- [Exercise aim]: Copy every one of the rows below word for word. Leave the pictures out.

- [Records for this exercise]:
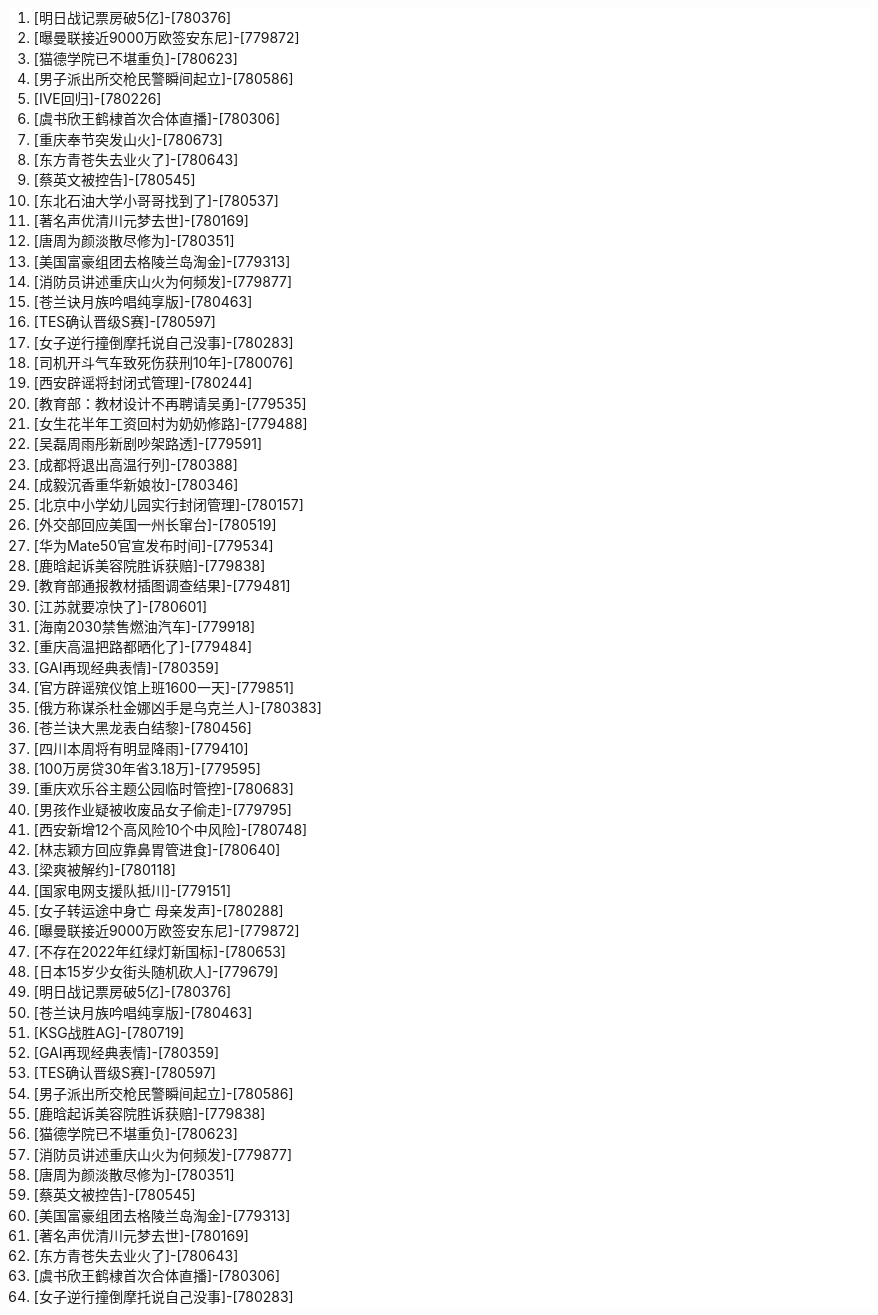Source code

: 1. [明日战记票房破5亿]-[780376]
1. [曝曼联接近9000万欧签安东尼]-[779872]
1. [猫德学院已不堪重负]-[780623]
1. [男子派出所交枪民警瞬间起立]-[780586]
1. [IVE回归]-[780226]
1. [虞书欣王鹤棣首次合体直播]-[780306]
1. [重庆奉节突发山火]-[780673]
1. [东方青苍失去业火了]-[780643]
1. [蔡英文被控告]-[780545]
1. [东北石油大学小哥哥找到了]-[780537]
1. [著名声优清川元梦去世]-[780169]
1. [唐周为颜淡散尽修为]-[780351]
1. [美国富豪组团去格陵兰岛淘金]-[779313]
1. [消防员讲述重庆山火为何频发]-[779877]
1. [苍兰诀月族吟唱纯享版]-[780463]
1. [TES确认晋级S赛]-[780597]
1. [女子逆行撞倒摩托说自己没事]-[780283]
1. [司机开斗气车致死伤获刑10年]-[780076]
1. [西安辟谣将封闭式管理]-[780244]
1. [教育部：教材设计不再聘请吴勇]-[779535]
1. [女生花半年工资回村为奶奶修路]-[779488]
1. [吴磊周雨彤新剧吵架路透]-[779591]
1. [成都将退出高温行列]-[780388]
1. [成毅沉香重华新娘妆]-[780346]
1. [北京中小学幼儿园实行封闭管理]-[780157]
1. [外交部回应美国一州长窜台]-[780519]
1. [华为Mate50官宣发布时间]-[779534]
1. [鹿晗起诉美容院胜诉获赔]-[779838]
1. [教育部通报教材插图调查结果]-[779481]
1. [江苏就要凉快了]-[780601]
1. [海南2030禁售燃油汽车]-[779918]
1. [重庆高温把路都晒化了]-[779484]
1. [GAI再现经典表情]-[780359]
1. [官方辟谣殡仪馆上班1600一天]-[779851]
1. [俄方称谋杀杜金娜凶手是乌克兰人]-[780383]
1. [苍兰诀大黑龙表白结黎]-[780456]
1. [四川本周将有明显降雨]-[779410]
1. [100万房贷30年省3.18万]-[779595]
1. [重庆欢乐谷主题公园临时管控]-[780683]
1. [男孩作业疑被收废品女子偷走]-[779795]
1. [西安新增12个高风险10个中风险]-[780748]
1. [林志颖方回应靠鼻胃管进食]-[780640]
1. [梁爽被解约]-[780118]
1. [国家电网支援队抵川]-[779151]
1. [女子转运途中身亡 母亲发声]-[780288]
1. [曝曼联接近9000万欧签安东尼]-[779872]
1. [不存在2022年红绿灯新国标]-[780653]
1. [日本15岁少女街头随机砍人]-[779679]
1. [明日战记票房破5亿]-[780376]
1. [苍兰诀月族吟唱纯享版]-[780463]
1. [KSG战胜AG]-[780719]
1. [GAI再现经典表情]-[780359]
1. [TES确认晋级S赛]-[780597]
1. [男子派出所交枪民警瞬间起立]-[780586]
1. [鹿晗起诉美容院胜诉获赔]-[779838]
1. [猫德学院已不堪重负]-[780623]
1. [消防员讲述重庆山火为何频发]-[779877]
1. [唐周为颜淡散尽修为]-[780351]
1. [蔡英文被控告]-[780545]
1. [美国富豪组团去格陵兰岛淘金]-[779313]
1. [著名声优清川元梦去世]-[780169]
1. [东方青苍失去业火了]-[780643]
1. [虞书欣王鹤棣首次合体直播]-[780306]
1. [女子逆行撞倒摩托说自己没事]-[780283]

- [Response for this exercise]:
Source code

: 1. [明日战记票房破5亿]-[780376]
1. [曝曼联接近9000万欧签安东尼]-[779872]
1. [猫德学院已不堪重负]-[780623]
1. [男子派出所交枪民警瞬间起立]-[780586]
1. [IVE回归]-[780226]
1. [虞书欣王鹤棣首次合体直播]-[780306]
1. [重庆奉节突发山火]-[780673]
1. [东方青苍失去业火了]-[780643]
1. [蔡英文被控告]-[780545]
1. [东北石油大学小哥哥找到了]-[780537]
1. [著名声优清川元梦去世]-[780169]
1. [唐周为颜淡散尽修为]-[780351]
1. [美国富豪组团去格陵兰岛淘金]-[779313]
1. [消防员讲述重庆山火为何频发]-[779877]
1. [苍兰诀月族吟唱纯享版]-[780463]
1. [TES确认晋级S赛]-[780597]
1. [女子逆行撞倒摩托说自己没事]-[780283]
1. [司机开斗气车致死伤获刑10年]-[780076]
1. [西安辟谣将封闭式管理]-[780244]
1. [教育部：教材设计不再聘请吴勇]-[779535]
1. [女生花半年工资回村为奶奶修路]-[779488]
1. [吴磊周雨彤新剧吵架路透]-[779591]
1. [成都将退出高温行列]-[780388]
1. [成毅沉香重华新娘妆]-[780346]
1. [北京中小学幼儿园实行封闭管理]-[780157]
1. [外交部回应美国一州长窜台]-[780519]
1. [华为Mate50官宣发布时间]-[779534]
1. [鹿晗起诉美容院胜诉获赔]-[779838]
1. [教育部通报教材插图调查结果]-[779481]
1. [江苏就要凉快了]-[780601]
1. [海南2030禁售燃油汽车]-[779918]
1. [重庆高温把路都晒化了]-[779484]
1. [GAI再现经典表情]-[780359]
1. [官方辟谣殡仪馆上班1600一天]-[779851]
1. [俄方称谋杀杜金娜凶手是乌克兰人]-[780383]
1. [苍兰诀大黑龙表白结黎]-[780456]
1. [四川本周将有明显降雨]-[779410]
1. [100万房贷30年省3.18万]-[779595]
1. [重庆欢乐谷主题公园临时管控]-[780683]
1. [男孩作业疑被收废品女子偷走]-[779795]
1. [西安新增12个高风险10个中风险]-[780748]
1. [林志颖方回应靠鼻胃管进食]-[780640]
1. [梁爽被解约]-[780118]
1. [国家电网支援队抵川]-[779151]
1. [女子转运途中身亡 母亲发声]-[780288]
1. [曝曼联接近9000万欧签安东尼]-[779872]
1. [不存在2022年红绿灯新国标]-[780653]
1. [日本15岁少女街头随机砍人]-[779679]
1. [明日战记票房破5亿]-[780376]
1. [苍兰诀月族吟唱纯享版]-[780463]
1. [KSG战胜AG]-[780719]
1. [GAI再现经典表情]-[780359]
1. [TES确认晋级S赛]-[780597]
1. [男子派出所交枪民警瞬间起立]-[780586]
1. [鹿晗起诉美容院胜诉获赔]-[779838]
1. [猫德学院已不堪重负]-[780623]
1. [消防员讲述重庆山火为何频发]-[779877]
1. [唐周为颜淡散尽修为]-[780351]
1. [蔡英文被控告]-[780545]
1. [美国富豪组团去格陵兰岛淘金]-[779313]
1. [著名声优清川元梦去世]-[780169]
1. [东方青苍失去业火了]-[780643]
1. [虞书欣王鹤棣首次合体直播]-[780306]
1. [女子逆行撞倒摩托说自己没事]-[780283]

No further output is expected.